━━━━━ ENTRIES PROVIDED

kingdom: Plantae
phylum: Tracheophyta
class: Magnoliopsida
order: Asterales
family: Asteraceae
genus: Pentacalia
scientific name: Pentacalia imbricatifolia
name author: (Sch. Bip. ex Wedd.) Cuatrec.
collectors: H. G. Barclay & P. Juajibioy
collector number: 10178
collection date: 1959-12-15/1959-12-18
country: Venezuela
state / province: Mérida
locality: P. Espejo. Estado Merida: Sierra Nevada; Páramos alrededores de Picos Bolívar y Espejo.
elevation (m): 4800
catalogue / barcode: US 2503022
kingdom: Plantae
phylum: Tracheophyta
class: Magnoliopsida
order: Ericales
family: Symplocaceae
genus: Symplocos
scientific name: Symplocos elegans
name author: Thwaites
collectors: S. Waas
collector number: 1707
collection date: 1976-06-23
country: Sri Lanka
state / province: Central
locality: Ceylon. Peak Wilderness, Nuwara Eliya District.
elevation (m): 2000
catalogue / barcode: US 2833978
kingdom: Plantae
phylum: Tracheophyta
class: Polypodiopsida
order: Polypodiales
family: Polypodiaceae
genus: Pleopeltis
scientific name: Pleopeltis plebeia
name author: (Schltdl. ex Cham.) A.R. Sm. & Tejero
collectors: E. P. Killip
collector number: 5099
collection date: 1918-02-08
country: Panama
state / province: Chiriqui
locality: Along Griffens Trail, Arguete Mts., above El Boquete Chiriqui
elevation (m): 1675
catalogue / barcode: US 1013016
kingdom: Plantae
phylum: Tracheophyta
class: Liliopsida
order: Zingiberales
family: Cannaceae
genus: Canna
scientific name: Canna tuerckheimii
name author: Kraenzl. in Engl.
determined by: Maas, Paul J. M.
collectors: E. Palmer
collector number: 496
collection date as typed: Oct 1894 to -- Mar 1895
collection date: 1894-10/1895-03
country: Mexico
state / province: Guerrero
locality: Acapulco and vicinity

━━━━━━━━━━

• **DIRECTIVE**
Copy every item above line for line, changing nothing.

• **COMPLETE OUTPUT**
kingdom: Plantae
phylum: Tracheophyta
class: Magnoliopsida
order: Asterales
family: Asteraceae
genus: Pentacalia
scientific name: Pentacalia imbricatifolia
name author: (Sch. Bip. ex Wedd.) Cuatrec.
collectors: H. G. Barclay & P. Juajibioy
collector number: 10178
collection date: 1959-12-15/1959-12-18
country: Venezuela
state / province: Mérida
locality: P. Espejo. Estado Merida: Sierra Nevada; Páramos alrededores de Picos Bolívar y Espejo.
elevation (m): 4800
catalogue / barcode: US 2503022
kingdom: Plantae
phylum: Tracheophyta
class: Magnoliopsida
order: Ericales
family: Symplocaceae
genus: Symplocos
scientific name: Symplocos elegans
name author: Thwaites
collectors: S. Waas
collector number: 1707
collection date: 1976-06-23
country: Sri Lanka
state / province: Central
locality: Ceylon. Peak Wilderness, Nuwara Eliya District.
elevation (m): 2000
catalogue / barcode: US 2833978
kingdom: Plantae
phylum: Tracheophyta
class: Polypodiopsida
order: Polypodiales
family: Polypodiaceae
genus: Pleopeltis
scientific name: Pleopeltis plebeia
name author: (Schltdl. ex Cham.) A.R. Sm. & Tejero
collectors: E. P. Killip
collector number: 5099
collection date: 1918-02-08
country: Panama
state / province: Chiriqui
locality: Along Griffens Trail, Arguete Mts., above El Boquete Chiriqui
elevation (m): 1675
catalogue / barcode: US 1013016
kingdom: Plantae
phylum: Tracheophyta
class: Liliopsida
order: Zingiberales
family: Cannaceae
genus: Canna
scientific name: Canna tuerckheimii
name author: Kraenzl. in Engl.
determined by: Maas, Paul J. M.
collectors: E. Palmer
collector number: 496
collection date as typed: Oct 1894 to -- Mar 1895
collection date: 1894-10/1895-03
country: Mexico
state / province: Guerrero
locality: Acapulco and vicinity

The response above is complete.